Wenn Alexander Van der Bellen als der Bürgerliche unter den Grünen galt, dann ist Eva Glawischnig die entsprechende – und auch nicht zufällig ausgewählte – Nachfolgerin. Unter den Fundis und Realos ist Eva Glawischnig der Normalo. Linksliberal, aber doch bodenständig. Sie vertritt eine emanzipatorische Frauenpolitik, hat den Fokus aber von Anfang an auf die Frauen auf dem Land gestellt. Das wird nun, nach der Analyse der Wählerstruktur bei der Bundespräsidentenwahl, noch einmal verstärkt.
Das hat – wie ihre politische Sozialisation insgesamt – nicht zuletzt auch mit ihrer Herkunft zu tun. Aufgewachsen in einem Gasthaus, in Kärnten noch dazu, dort, wo mitunter Sprüche fallen, die – erst recht nach heutigen Maßstäben – locker den Tatbestand des Sexismus und Rassismus erfüllen. Was einen kritischen Heranwachsenden wiederum zum Widerspruch reizt. Eva Glawischnig, die Wirtstochter aus schwarz-blauem Elternhaus, ging zuerst zu Global 2000 und dann zu den Grünen.
Seit mittlerweile über acht Jahren führt sie die Partei an. Nach HeinzChristian Strache ist sie derzeit die längstdienende Parteivorsitzende. Doch während die Chefs von SPÖ, ÖVP, FPÖ, ja selbst der Neos regelmäßig die Schlagzeilen füllen, ist es um Eva Glawischnig ziemlich ruhig.
Auch mit der eingangs erwähnten Klubklausur im Jänner drangen die Grünen medial nicht wirklich durch. Diese war allerdings auch schlecht getimt. Sie fand nach der Welser Plan-A-Rede von Kanzler Christian Kern statt. Klausurthemen wie Mindestlohn, Absicherung von Ein-Personen-Unternehmen, Mietrechtsreform oder eine Öko-Steuerreform hatte Kern zuvor in seiner Grundsatzrede schon vorweggenommen.
Die Zurückhaltung im Vorjahr war wiederum dem unerwartet ganzjährigen Präsidentschaftswahlkampf geschuldet. Die Partei – auch Eva Glawischnig – überließ bewusst Alexander Van der Bellen allein die Bühne. Es hat sich ausgezahlt. Es wurde der größte Erfolg in der Geschichte der Grünen. Konkurrent Kern. Nun kommen wieder die Mühen der Ebene.

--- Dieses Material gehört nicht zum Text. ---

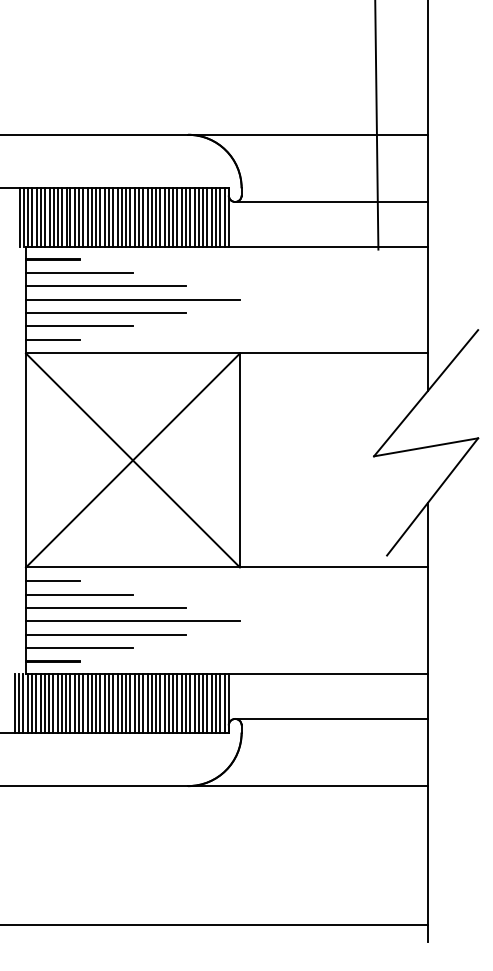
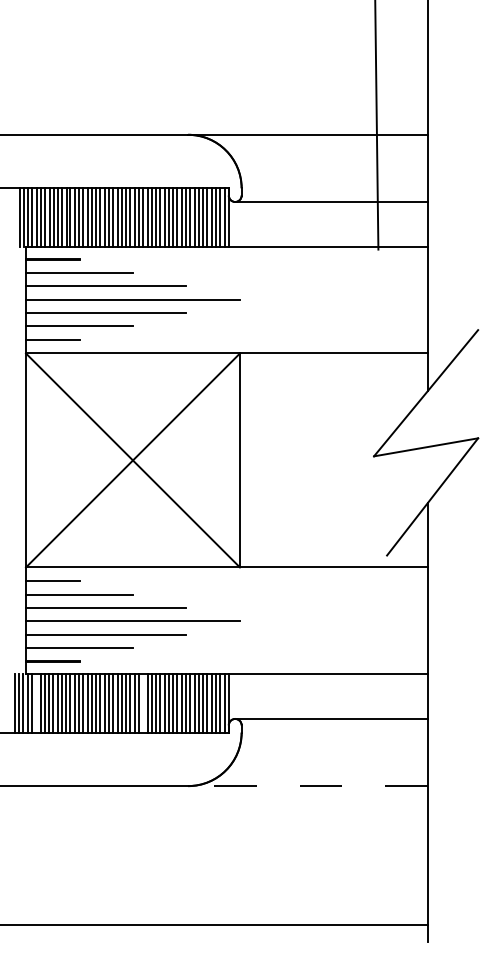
line at (36, 703): present -> none
line at (143, 703): present -> none
line at (308, 786): solid -> dashed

Der Zenit scheint überschritten, der Van-der-Bellen-Erfolg wird nicht zu wiederholen sein. Die Grünen werden angesichts der attraktiven Konkurrenz von Mittelinks durch Christian Kern froh sein müssen, bei den nächsten Wahlen nicht allzu stark zu verlieren. In Graz büßten sie vorigen Sonntag 1,6 Prozentpunkte ein und blieben auf Platz vier (10,5 Prozent).
Schwer tut sich die Partei auch inhaltlich: Das Flüchtlings- und Migrationsthema dominiert nach wie vor. Und hier hat der Wind mittlerweile deutlich zuungunsten der Grünen gedreht. Daher versuchen sie, auf andere Themen zu setzen: Umwelt – allerdings auch kein wirklicher Heuler mehr –, Soziales, Wohnen und Frauen.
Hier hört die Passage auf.